Cisco has made free software available to address the vulnerability for affected customers, and has provided workarounds. The HTTP used for this type of Web-based management interface is activated by default on the VPN 3000 concentrators, but Cisco recommends disabling it to mitigate the vulnerability. With HTTP disabled, the concentrator can be configured to use HTTPS (HyperText Transfer Protocol Secure). HTTPS must be enabled before disabling HTTP.
VPN 3000 concentrators running version 4.7.0 through 4.7.2.A of the equipment's software are affected by this vulnerability.

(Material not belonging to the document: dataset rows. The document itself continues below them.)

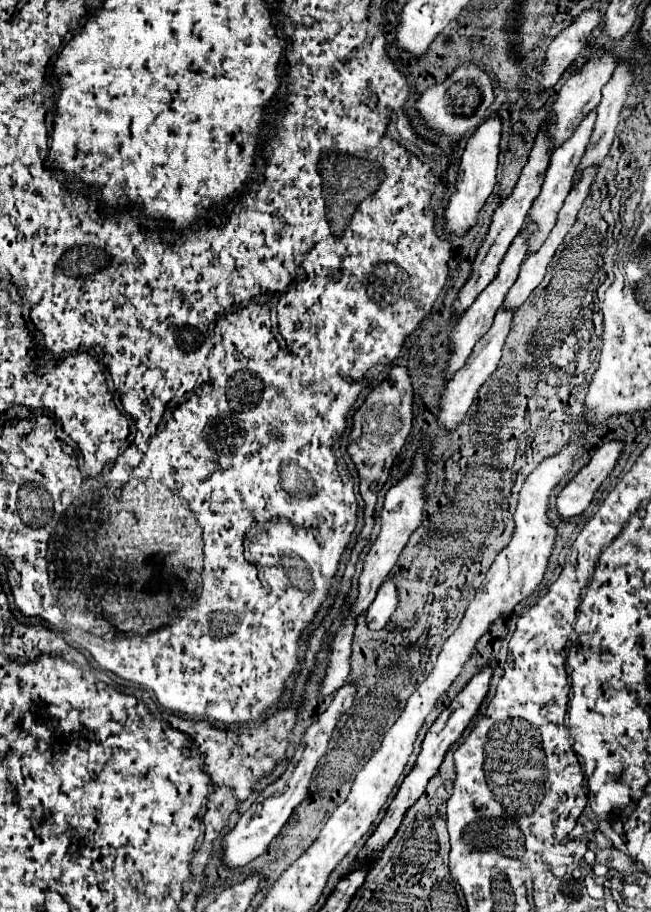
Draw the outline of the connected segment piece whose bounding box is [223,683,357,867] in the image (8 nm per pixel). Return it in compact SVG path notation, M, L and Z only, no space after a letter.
M347 683L343 685L333 703L329 705L329 709L325 713L319 715L319 721L313 723L305 737L301 739L301 747L295 751L287 771L275 781L271 783L255 803L259 803L261 807L255 807L255 803L251 805L251 809L247 813L243 813L243 817L239 819L239 823L227 833L227 837L223 839L223 859L227 863L227 867L243 867L247 865L251 859L259 857L267 847L269 843L279 835L281 827L285 825L285 821L291 817L293 809L307 797L309 793L309 785L311 785L311 777L313 777L313 771L321 759L321 755L325 755L327 747L329 747L329 741L331 741L331 735L333 735L333 729L339 721L339 717L353 707L353 701L355 701L355 689L357 685L355 683Z

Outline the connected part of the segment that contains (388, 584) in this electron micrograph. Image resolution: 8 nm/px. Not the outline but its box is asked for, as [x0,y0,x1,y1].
[367,579,399,629]

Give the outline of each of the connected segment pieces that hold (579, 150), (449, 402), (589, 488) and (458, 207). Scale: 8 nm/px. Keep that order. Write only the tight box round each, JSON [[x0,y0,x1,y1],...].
[[529,109,597,253],[437,307,517,429],[557,441,625,519],[445,113,503,235]]

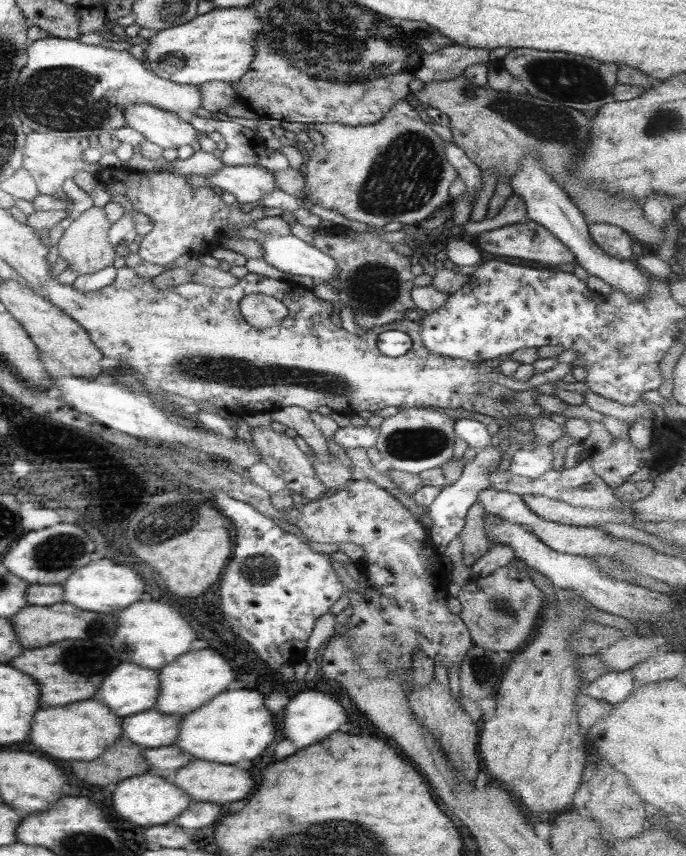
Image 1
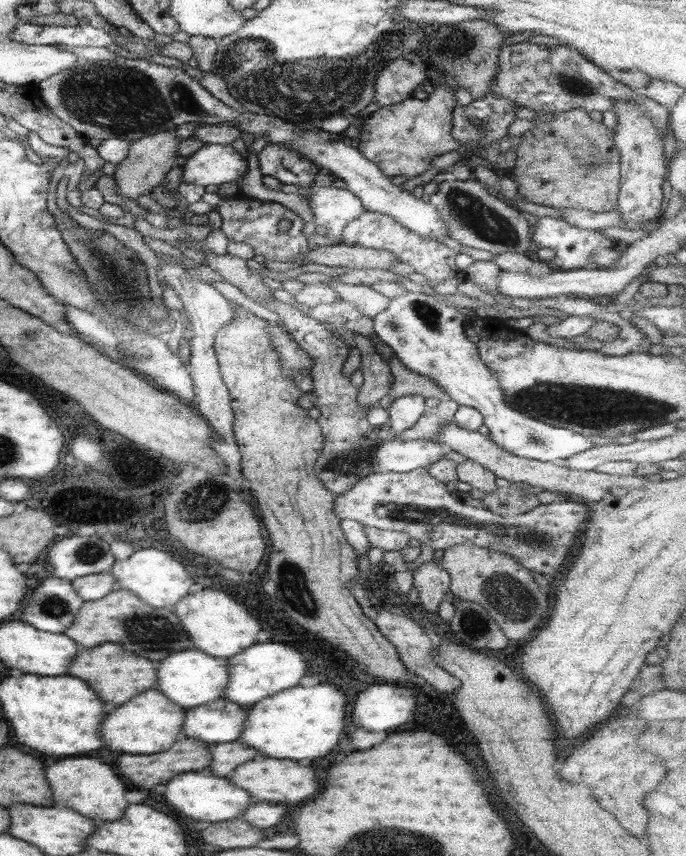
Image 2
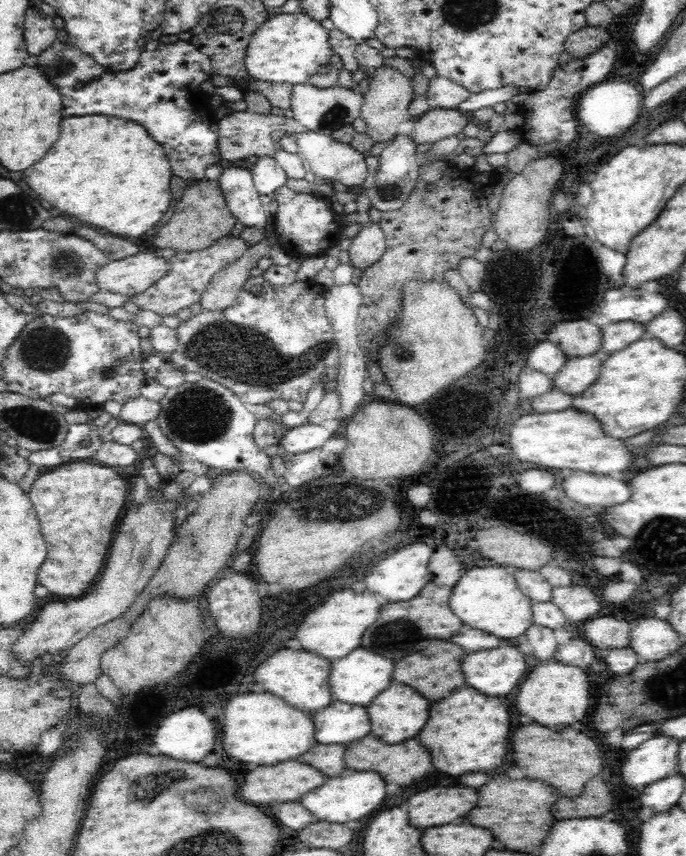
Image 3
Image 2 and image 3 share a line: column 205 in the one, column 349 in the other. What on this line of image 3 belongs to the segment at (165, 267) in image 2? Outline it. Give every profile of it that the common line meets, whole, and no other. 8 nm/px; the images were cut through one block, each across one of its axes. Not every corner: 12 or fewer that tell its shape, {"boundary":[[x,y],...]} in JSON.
{"boundary":[[330,287],[326,316],[339,346],[342,417],[364,402],[369,376],[355,335],[362,291]]}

Prior software is safe.
Such vulnerabilities in Cisco VPN equipment have been discovered before, but customers should always make sure they are up to date on the latest patches and workarounds, said Tom Duffy, president and CEO of igxglobal, a Rock Hill Conn.- based network security solution provider.
“They should check their systems anytime a patch is issued," Duffy said.
To help customers with these types of vulnerabilities, igxglobal sends out a daily security brief that alerts them to the potential risk and what to do to patch their systems, Duffy said. However, not all customers pay attention to these warnings, he added.
"It's a challenge for us sometimes with companies that put their head in the sand," Duffy said.